(Trecho do documento)
((

Em Cascais, Portugal.
Passagens para um novo mundo: a poética de Gil Vicente
Passagens para um novo mundo, em Portugal: o século XVI
Aspectos do Humanismo, em Portugal
Início: 1418, segundo Massaud Moisés (1988, p. 39).
As grandes navegações e a desorganização do modo de vida português e de seus valores.
A questão do fusionismo.
Fortalecimento da cultura laica.
Transformações importantes do período:
Cronistas importantes aparecem neste período como Fernão Lopes, que prefere a documentação escrita ao relato oral, como matéria de suas crônicas, além de demonstrar excelente talento literário.
Separação entre letra e música, no cancioneiro, a partir da publicação do Cancioneiro Geral, de Garcia de Resende.

))

(Tarefa proposta 1)
Quais são todas as pessoas mencionadas pelo nome no trecho sobre o Humanismo em Portugal?
(Tarefa proposta 2)
No trecho sobre o Humanismo em Portugal, que fonte Fernão Lopes prefere ao relato oral como matéria de suas crônicas?
(Tarefa proposta 3)
Prossiga o trecho sobre o Humanismo em Portugal a partir do ponto em que ele termina.

[Entradas da coleção]
((

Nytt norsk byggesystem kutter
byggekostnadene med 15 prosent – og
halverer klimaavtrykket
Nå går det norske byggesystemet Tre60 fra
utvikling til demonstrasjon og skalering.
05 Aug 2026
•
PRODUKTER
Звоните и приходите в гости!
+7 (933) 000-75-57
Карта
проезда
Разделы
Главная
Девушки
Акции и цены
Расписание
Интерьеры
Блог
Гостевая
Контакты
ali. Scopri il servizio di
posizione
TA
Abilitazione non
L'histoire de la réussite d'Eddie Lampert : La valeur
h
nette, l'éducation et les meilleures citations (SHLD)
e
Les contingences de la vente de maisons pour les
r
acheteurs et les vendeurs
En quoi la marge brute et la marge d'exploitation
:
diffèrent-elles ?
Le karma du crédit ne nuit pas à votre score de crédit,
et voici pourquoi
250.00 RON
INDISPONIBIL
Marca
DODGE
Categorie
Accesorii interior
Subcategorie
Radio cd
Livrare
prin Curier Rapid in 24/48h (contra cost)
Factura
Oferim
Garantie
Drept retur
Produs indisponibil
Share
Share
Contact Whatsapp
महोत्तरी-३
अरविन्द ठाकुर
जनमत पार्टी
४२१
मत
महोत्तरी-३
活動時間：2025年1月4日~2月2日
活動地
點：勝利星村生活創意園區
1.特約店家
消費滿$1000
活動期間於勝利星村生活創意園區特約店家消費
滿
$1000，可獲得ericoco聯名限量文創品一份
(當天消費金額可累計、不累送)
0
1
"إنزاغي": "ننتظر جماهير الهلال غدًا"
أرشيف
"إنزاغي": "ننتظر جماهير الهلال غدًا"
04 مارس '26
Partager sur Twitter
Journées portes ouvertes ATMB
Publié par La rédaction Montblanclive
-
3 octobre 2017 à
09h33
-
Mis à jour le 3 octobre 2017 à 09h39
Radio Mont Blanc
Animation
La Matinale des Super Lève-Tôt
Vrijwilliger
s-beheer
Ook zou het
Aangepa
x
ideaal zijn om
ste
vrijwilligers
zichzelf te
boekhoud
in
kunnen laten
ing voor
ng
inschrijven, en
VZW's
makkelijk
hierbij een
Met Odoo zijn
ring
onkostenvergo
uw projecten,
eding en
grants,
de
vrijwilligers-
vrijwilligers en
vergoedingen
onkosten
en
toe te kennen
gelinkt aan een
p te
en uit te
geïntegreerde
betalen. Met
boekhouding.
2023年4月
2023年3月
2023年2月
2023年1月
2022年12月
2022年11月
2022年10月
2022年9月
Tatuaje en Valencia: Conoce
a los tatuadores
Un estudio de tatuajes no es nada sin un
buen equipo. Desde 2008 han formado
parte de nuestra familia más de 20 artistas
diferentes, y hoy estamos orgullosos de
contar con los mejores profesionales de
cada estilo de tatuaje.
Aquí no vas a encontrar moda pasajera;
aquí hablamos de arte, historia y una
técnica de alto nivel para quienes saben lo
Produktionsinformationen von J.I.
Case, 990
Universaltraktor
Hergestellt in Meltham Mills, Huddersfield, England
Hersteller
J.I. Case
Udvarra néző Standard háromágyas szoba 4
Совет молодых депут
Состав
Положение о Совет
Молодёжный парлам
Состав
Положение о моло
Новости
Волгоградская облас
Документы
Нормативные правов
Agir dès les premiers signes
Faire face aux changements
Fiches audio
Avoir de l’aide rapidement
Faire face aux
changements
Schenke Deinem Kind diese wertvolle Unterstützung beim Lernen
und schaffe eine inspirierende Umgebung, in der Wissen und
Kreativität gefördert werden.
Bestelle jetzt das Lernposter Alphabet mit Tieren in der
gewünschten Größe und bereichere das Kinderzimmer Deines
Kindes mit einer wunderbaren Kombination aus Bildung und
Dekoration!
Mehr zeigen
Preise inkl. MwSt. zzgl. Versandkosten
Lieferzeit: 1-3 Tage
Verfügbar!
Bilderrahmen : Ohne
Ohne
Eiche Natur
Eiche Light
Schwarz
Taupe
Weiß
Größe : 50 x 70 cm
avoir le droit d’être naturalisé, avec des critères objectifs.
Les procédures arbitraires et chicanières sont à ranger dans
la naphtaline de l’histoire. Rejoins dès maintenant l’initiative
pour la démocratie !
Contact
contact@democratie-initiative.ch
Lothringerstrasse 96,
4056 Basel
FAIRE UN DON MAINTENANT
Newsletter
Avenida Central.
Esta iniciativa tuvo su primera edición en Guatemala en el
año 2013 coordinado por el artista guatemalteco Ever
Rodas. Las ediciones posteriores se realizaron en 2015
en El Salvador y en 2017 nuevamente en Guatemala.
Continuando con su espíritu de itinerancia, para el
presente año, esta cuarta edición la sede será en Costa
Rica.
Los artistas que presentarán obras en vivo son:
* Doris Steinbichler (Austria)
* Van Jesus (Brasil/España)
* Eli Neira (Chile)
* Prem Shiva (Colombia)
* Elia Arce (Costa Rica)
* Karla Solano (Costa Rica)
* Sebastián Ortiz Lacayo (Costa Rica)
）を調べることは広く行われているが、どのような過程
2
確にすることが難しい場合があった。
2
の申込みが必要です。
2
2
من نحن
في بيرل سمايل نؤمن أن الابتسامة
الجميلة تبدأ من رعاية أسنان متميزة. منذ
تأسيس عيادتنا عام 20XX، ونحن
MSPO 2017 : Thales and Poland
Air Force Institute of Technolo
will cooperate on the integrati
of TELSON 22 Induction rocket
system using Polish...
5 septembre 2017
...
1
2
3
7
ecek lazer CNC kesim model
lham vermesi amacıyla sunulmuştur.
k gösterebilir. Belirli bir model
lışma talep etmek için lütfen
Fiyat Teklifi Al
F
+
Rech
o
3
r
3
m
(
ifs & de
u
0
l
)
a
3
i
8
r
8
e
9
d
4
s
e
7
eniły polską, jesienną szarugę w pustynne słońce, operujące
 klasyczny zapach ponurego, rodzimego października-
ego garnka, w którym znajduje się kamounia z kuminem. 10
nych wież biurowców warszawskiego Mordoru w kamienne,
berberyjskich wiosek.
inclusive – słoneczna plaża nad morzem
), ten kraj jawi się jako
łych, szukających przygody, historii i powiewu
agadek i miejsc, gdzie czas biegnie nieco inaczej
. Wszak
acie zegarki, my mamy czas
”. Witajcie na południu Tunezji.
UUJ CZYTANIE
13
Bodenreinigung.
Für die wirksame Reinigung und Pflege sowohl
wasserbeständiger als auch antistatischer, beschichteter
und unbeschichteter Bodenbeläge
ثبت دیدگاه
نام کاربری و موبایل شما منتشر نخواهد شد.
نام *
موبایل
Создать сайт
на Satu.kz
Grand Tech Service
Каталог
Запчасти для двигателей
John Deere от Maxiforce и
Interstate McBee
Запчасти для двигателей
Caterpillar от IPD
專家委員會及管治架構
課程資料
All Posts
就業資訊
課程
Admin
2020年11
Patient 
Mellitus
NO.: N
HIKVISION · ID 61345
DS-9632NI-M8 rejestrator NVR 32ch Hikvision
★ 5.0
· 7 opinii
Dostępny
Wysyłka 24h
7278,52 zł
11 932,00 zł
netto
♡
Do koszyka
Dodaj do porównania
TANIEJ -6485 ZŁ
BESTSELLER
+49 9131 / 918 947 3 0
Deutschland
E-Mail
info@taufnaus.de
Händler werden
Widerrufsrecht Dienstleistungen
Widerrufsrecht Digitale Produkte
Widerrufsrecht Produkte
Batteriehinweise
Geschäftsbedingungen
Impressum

))

(Resposta escrita 1)
Gil Vicente, Massaud Moisés, Fernão Lopes e Garcia de Resende.

(Resposta escrita 2)
A documentação escrita.

(Resposta escrita 3)
“Superada a voga da lírica trovadoresca, a poesia desliga-se de seus compromissos musicais, e passa a ser composta para a leitura solitária ou a declamação coletiva. A poesia torna-se autônoma, realizada apenas com as palavras, despidas do aparato musical, que a tornava dependente ou, ao menos, lhe cortava o voo. O ritmo, agora, é alcançado com os próprios recursos da palavra disposta em versos, estrofes, etc., e não com a pauta musical” (1988, p. 46).
Um pouco sobre a vida de Gil Vicente
Gil Vicente nasceu em 1465 ou 1466, provavelmente. Escreveu a maior parte dos seus autos em sua juventude, entre os catorze e os vinte e cinco anos. Aos cinquenta, ele, acusado tantas vezes de anticlericalismo, tornou-se sacerdote. É considerado o pai do teatro português, pois antes dele havia apenas manifestações parcas e incipientes. Antes de começar a sua carreira teatral, Vicente era ourives e tinha o cargo de Mestre da balança da Casa da Moeda de Lisboa. A ele é atribuída, ainda que com dúvidas, a Custódia de Belém, uma das joias mais belas e valiosas do país. Vicente ingressa no teatro após a oportunidade de visitar a Câmera Real e declamar um monólogo, conquistando a oportunidade de apresentar as suas peças para o público palaciano, entre 1502 e 1536, com o mecenato real.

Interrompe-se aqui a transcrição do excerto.